▶ **Data for this exercise**:
────
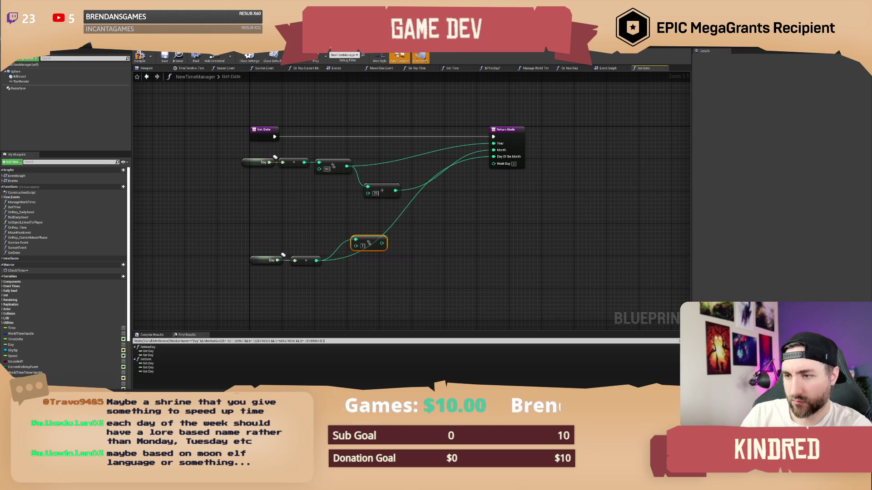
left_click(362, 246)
────
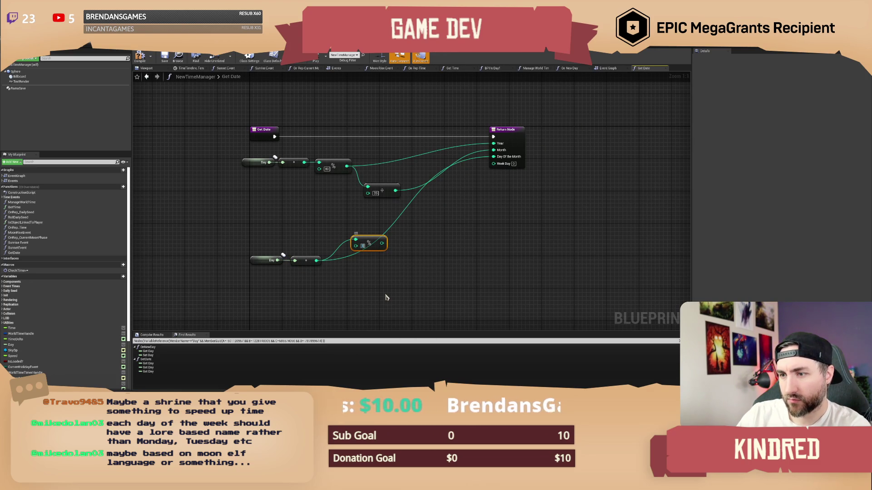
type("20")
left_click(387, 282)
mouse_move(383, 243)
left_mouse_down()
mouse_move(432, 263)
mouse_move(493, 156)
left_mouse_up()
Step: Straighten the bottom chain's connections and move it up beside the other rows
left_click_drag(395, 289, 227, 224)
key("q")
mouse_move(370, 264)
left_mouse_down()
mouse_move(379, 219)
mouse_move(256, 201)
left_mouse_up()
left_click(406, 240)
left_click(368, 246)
────
▶ **About this exercise**:
Everything above from the line containing "mouse_move(370, 264)" down to the line containing "left_click(368, 246)" should be copied exactly, both end lines included, and nothing else.

▶ **Exercise solution**:
mouse_move(370, 264)
left_mouse_down()
mouse_move(379, 219)
mouse_move(256, 201)
left_mouse_up()
left_click(406, 240)
left_click(368, 246)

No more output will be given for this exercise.